Over 1500 Scholars to University of Illinois: We Will Not Engage With You!
1. As of 5 pm, 1518 academics have declared that they will not engage with the University of Illinois until it reinstates Steven Salaita. I have the specific details below. But first I wanted to highlight a report that came out yesterday.
2. The indefatigable Phan Nguyen has posted a monumental analysis of Salaita’s tweets and Cary Nelson’s treatment of those tweets. If I didn’t hate the phrase “game-changer” so much, I’d say this is a game-changer.
Nguyen shows that Salaita actually has a long history of not only denouncing anti-Semitism in general but also confronting specific instances of it on Twitter. Such as when the rapper Macklemore wore a disguise that was anti-Semitic. Among other statements, Salaita tweeted these four in response to Macklemore’s costume:
Macklemore wasn’t mocking Jewish stereotypes. He was performing them.
His costume, even if random (yeah right), IS a stereotype; stupidity doesn’t mitigate ignorance.
That particular look has been used to dehumanize Jews for many centuries, to nefarious ends.
It dredges up bad memories and people know how problematic the image is in Western history.
Equal rights for everybody, Jewish, Muslim, Christian, etc.
I refuse to conceptualize #Israel/#Palestine as Jewish-Arab acrimony. I am in solidarity with many Jews and in disagreement with many Arabs.
Seeing so many Jews, Muslims, Christians, and Hindus join to oppose sectarianism gives me great hope.
None of this changes the legal argument that Salaita should not have been fired for his tweets. But it sure does make those who tried to mount or defend the claim that Salaita’s an anti-Semitic hate-monger look kinda douchey irresponsible. (Wouldn’t want the foul-mouth police to get on me.)
3. Back to the campaign on behalf of Salaita. As I said, 1518 academics have declared that they will not engage with the University of Illinois until it reinstates Steven Salaita.
Here are the specific reports: This general statement, which is not discipline-specific, has 744 signatures. The philosophy statement has 108 signatures. The political science statement has 144 signatures. The English statement has 214 signatures. The sociology statement has 136 signatures. The history statement has 52 signatures. The women’s studies statement has 27 signatures.
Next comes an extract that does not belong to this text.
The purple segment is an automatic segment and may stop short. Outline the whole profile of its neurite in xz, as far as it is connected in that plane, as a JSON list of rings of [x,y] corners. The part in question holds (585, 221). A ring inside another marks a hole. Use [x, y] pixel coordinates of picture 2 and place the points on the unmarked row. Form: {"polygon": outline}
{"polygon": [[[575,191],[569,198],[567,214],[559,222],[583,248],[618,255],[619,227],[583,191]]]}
The rhetoric/composition statement has 20 signatures.
There are now two new statements of refusal.
The first is from communications scholars:
In a global context where we attend to the powerful role of social media as catalysts for democratic participation as witnessed in various parts of the globe, to censor a faculty member because of his social media posts is a reflection of authoritarian censorship that is antithetical to the fundamental notions of communication and democracy.
We request you to sincerely reconsider your decision and also change hiring practices so that future individuals may not fall victim to such discriminatory hiring practices. Until then, we will not engage in any relationship with the University of Illinois at Urbana Champaign.
Make sure to sign that statement if you’re a professor or scholar of communications. Twenty-one people already have.
The second, and my personal favorite, is a statement to be signed by contingent academic workers, the academic precariat who work as adjuncts, part-timers, and generally insecure teachers. The critical passage reads:
For us, in practice, this lack of academic security already compromises our teaching and scholarly endeavors, and we find it deplorable that Steven Salaita’s case might usher in an era of even stricter limitations on expression, for colleagues at any rank.
Our professional insecurity clouds even this moment; many of us do not feel we have the luxury of signing our own names or institutional affiliations to this petition, and/or the professional leverage to meaningfully participate in otherwise circulating calls to refuse our intellectual services to UIUC. Despite this, we simply demand, even if anonymously, that the decision to break a commitment to hire Steven Salaita be reversed.
If you’re a contingent academic worker, please sign. Even anonymously. Fifty-two people have already signed it.
4. The News-Gazette, the local paper for the University of Illinois and its surroundings, has posted several key documents in the case, including the UI’s offer letter to Salaita and their rescission email.
5. In yesterday’s post on that Chicago Tribune piece, I neglected to mention this quote from Cary Nelson:
A lot of people have been disturbed by the character of his social media because it is in the same areas that he does his scholarship. If it was a musician saying that global warming is a bunch of nonsense, who would care? It is because the tweets are an extension of his publication, they are central to his work…
This is a theme that Nelson’s been adumbrating all week. Since Salaita’s tweets are connected to Salaita’s research, says Nelson, they can be legitimately taken into consideration by the Chancellor when she hirefires him. If an academic publicly comments on political matters about which she has no expertise, says Nelson, that’s of no interest; it is protected by academic freedom and not subject to review. In other words, the more ignorant and ill-informed your speech, the more it is protected by academic freedom. Now I can see why Nelson in particular might hold that position, but surely the rest of us can see just how preposterous it is.